Tue Oct 25, 2016 5:57 am

its just weird and un-linux-like when things keep popping up out of nowhere without any known reason.

so it was before jessie was "stable," and systemd came in-- suddenly rc.local isnt running at boot. boy was that a lot of fun to find out about. and here we are.

similarly fun, i remove machine-id and atril no longer works. wow, i cant imagine how the pdf reader needs a f***ing uuid for my machine to work.

this is not good stuff. there used to be workarounds that had logic to them, and werent bizarre. even when you didnt know why they worked, you were (correctly) sure there was at least a decent (usually explainable) reason.

ive got tons of dbus-launch processes! i dont know why, ive got a week of uptime on this laptop (rare these days, trying out my own isos) and here they are, all of a sudden. scroogle tells me that init is calling them. very cool-- why?

if i go to read about this crap, it wants me to learn the entire subsystem, rather than just tell me what-the-f*** its for.

dbus-launch obviously launches stuff blah blah blah dbus-- a system for passing messages between--

nevermind that, why do i have all these processes?

blah blah blah init,

blah blah blah system messages,

blah blah blah this is too much like having systemd installed.

its a lot of opaque horsesh** for no given reason.

but if anyone has a guess why after 8 days of not having lots of dbus-launch processes open, now there are (actually i closed them, to find out if they would even close) id love to hear about it. whatever it is, it seems to be "launching" things with small numbers of hexadecimal digits.

hooray, things arent this opaque since ibm bios codes. "keyboard error? no... FFFF:0101" i mean who cares what a keyboard error is, anyway? let them narrow it down through trial and error.

now i do have a way of answering my own question, which is why you dont find me asking this stuff very often:

first, i remove /usr/bin/dbus-launch ...then, i find out what doesnt work. if everything works, i dont need it. if something doesnt work: hey! thats what its for!

in case you didnt notice: this is the year of the linux desktop.

you know it is, because this is the year that everything important bows to that silly f***ing crap instead.

Re: dbus-launch

Tue Oct 25, 2016 5:32 pm

https://dbus.freedesktop.org/doc/dbus-launch.1.html
scroll to bottom of manpage and read the sentence in "Notes" section

Where are all those instances coming from all of a sudden?
You mentioned a week-long session.
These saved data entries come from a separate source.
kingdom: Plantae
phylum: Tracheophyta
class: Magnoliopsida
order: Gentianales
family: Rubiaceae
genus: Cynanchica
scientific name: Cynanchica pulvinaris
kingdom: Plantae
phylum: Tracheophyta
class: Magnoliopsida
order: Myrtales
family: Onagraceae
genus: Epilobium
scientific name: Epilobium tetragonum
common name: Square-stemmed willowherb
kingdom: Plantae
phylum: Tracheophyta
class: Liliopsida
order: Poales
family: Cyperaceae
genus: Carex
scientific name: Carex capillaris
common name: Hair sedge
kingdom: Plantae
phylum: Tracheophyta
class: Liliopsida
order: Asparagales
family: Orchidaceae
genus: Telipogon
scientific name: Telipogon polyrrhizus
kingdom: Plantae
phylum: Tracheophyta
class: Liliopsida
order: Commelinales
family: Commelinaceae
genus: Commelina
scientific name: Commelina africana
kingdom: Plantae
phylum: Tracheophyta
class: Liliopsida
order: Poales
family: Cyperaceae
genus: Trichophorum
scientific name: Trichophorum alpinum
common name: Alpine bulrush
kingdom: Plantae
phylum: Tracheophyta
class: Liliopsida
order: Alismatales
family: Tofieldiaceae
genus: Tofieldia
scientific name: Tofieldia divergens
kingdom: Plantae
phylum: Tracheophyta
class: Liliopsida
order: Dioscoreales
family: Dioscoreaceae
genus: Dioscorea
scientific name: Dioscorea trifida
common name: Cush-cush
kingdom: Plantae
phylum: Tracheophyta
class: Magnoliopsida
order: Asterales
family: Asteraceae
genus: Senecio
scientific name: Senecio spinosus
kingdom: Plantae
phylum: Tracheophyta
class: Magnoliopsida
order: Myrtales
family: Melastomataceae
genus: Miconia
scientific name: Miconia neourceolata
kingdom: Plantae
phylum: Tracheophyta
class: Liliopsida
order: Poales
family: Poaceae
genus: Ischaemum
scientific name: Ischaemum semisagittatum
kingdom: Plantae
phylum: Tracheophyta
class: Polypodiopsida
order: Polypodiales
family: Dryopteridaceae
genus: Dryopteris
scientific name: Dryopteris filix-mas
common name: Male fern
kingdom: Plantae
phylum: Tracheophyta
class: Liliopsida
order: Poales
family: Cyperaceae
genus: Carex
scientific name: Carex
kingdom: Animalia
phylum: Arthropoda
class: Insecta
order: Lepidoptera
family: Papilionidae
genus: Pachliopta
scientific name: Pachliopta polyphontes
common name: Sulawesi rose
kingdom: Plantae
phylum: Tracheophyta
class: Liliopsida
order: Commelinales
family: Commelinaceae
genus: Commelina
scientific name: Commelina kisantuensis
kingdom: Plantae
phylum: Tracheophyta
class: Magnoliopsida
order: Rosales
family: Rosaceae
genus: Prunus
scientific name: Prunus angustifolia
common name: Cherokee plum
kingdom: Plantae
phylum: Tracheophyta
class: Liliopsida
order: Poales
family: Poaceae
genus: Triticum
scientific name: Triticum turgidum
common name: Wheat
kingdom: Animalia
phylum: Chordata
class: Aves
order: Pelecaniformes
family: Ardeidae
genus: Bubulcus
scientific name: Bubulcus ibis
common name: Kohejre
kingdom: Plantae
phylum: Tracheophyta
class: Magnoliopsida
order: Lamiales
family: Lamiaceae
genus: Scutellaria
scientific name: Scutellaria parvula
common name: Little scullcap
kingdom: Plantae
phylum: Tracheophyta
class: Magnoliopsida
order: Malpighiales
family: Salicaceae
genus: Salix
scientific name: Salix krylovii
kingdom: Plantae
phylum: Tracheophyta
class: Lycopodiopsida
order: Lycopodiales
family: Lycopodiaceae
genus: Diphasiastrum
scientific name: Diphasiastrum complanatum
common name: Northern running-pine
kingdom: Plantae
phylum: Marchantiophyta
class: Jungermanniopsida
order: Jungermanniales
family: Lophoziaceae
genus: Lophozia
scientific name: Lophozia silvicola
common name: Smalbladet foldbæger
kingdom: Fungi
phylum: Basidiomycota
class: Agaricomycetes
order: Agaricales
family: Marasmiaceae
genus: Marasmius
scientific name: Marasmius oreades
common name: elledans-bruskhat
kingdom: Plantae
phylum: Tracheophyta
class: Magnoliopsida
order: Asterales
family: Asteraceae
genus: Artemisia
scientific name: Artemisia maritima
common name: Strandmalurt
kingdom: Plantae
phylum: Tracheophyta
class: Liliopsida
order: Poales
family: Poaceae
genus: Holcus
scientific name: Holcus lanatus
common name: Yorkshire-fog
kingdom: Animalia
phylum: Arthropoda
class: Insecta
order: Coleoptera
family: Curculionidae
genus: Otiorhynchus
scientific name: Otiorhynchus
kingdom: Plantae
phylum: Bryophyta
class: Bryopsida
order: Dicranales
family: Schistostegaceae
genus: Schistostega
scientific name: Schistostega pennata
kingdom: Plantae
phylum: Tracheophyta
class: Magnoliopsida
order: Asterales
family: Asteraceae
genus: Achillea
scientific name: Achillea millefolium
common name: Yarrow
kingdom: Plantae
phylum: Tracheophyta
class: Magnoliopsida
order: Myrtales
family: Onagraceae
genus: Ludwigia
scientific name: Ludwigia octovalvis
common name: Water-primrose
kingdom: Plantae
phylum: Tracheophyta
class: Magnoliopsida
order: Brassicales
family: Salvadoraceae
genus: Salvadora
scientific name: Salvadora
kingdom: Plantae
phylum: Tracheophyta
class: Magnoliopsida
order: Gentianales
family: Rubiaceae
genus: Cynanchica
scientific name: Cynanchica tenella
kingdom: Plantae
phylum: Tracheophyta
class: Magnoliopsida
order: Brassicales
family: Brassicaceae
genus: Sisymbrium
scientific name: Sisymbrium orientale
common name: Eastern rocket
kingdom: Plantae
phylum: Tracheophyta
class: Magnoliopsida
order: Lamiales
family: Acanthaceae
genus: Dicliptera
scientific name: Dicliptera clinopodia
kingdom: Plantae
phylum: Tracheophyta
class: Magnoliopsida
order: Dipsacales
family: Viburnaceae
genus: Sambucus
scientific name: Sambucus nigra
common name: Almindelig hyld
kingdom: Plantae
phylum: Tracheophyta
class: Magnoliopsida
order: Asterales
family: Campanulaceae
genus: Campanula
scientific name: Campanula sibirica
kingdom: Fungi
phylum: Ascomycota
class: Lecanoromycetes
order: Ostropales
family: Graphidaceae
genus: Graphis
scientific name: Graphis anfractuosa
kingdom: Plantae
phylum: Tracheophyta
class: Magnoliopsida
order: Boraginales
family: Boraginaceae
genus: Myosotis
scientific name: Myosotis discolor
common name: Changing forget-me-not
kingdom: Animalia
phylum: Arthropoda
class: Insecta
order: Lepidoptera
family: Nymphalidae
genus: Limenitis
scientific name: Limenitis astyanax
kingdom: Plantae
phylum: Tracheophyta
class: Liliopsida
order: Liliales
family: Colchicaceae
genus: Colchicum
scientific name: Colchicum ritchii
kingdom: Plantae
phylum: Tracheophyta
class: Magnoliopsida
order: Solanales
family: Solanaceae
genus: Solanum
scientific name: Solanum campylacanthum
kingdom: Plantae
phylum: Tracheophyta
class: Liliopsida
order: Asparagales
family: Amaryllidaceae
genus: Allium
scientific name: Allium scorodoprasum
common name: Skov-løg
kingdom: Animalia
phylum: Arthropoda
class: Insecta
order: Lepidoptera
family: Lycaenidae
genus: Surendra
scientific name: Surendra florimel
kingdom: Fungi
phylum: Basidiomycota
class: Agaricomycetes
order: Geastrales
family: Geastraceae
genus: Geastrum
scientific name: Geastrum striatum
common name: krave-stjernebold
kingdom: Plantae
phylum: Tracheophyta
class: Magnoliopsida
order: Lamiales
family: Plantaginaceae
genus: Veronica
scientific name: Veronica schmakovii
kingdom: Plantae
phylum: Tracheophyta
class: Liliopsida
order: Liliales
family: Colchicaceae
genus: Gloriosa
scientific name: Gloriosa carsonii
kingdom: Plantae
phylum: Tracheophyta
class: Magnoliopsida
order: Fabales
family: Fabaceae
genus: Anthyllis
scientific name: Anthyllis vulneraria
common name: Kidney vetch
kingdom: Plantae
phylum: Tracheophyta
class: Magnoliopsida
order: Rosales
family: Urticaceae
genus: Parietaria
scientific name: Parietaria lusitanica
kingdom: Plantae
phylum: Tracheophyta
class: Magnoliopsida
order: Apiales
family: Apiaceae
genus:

Consider: How many times throughout the week did you launch stuffs via runner (gexec, whiskermenu, gksu, xfce4-appfinder) and/or launched a terminal emulator instance ~~ operations which may have spawned non-terminating instances of dbus-launch.

Run "htop" and F6 sort the output by pid. Scroll back-n-fro through the running processes and note where (after what, before what) each dbus-launch instance was initiated. This will help you figure out where they are "coming from". Also, the rightmost column should (does here) show the full commandline for each entry.

Re: dbus-launch

Tue Oct 25, 2016 5:47 pm

We've already danced the uuid (dbus-uuidgen) dance.
I don't understand why you're still pissing with, wrestling with, fussing over that.
Deleting machine-id via a line in shutdown script is an easy workable option.

Re: dbus-launch

Wed Oct 26, 2016 12:27 am

thwak wrote:We've already danced the uuid (dbus-uuidgen) dance.
I don't understand why you're still pissing with, wrestling with, fussing over that.


no, you dont... and its like when people dont understand why its unacceptable to require libsystemd in things that arent related to systemd. i dont even require you to understand it. but of course youre welcome to, or not.

Deleting machine-id via a line in shutdown script is an easy workable option.


for you-- that solution makes you happy. i consider a pdf viewer broken if it requires machine-id to exist. and i delete it on boot, which makes it easier to find out whats broken without it. (and yes-- i want to know what needs it.)

per your reply, i think the instances either have something to do with evince, or have something to do with opening a term window that i dont usually open-- the one from xfce or something. those are the most likely culprits, thanks.